Regulated firms should supplement existing conflict-of-interest policies with language that specifically addresses interactions with regulators.
Regulators and firms should continue ethics training that develops meaningful ethical “muscle memory” and that includes a section on appropriate interaction between regulators and firms.
Regulators and firms should endeavor to provide more transparency in their interactions for public consumption. Audio or video recordings of interactions should be maintained as part of the public record.
- Regulators should be recognized as professionals with compensation that reflects the complexity of their task and the opportunity costs of a career in public service. Appropriate compensation will attract and retain qualified experts with fewer incentives to seek opportunities outside of government.
Since the financial crisis of 2008, numerous commentators in the media and academia, as well as elected officials, have remarked that the crisis was brought on by regulations developed during a long period in which deregulatory initiatives were in favor. These commentators have suggested that deregulation was a result of regulatory capture, an economic theory that suggests “regulation is acquired by the [regulated] industry and is designed and operated primarily for its benefit” (p. 3).1 Moreover, popular opinion holds that subsequent efforts to “fix” the regulation of financial services have been ineffectual or imperfect.
CFA Institute sought to examine perceptions of regulatory capture by soliciting feedback from an international cross section of the financial services industry—incorporating buy- and sell-side professionals, including chief compliance officers, general counsels, compliance consultants, and former regulators in North America, the United Kingdom, and Asia—on what could be done to mitigate the tendency toward regulatory capture. Although viewpoints differed on whether, or the degree to which, regulatory capture exists, interviewees expressed a concern that regulatory reforms and enhancements need to be developed in an environment of cooperation and compromise among elected officials, regulators, and industry professionals.

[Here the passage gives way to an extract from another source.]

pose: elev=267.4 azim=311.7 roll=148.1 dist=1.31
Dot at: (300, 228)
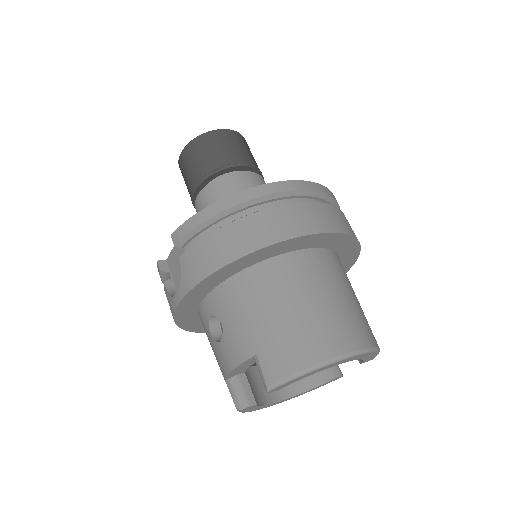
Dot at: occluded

Since the financial crisis, journalists, academics, and populists have tended to view the tight relationships between the industry and regulators as partially responsible for the crisis. Industry professionals expressed concern about future interactions with regulators and offered a number of suggestions to reduce the perceived degree of influence that the industry may have on regulators. Notably, interviewees supported efforts (1) to enhance training at regulatory agencies to develop better institutional knowledge of the operations of and products offered by financial firms, (2) to enhance and increase industry ethics training, (3) to increase pay to encourage longer tenure for agency employees, and (4) to strengthen agencies’ policies regarding ethics and conflicts of interest both during and after government service.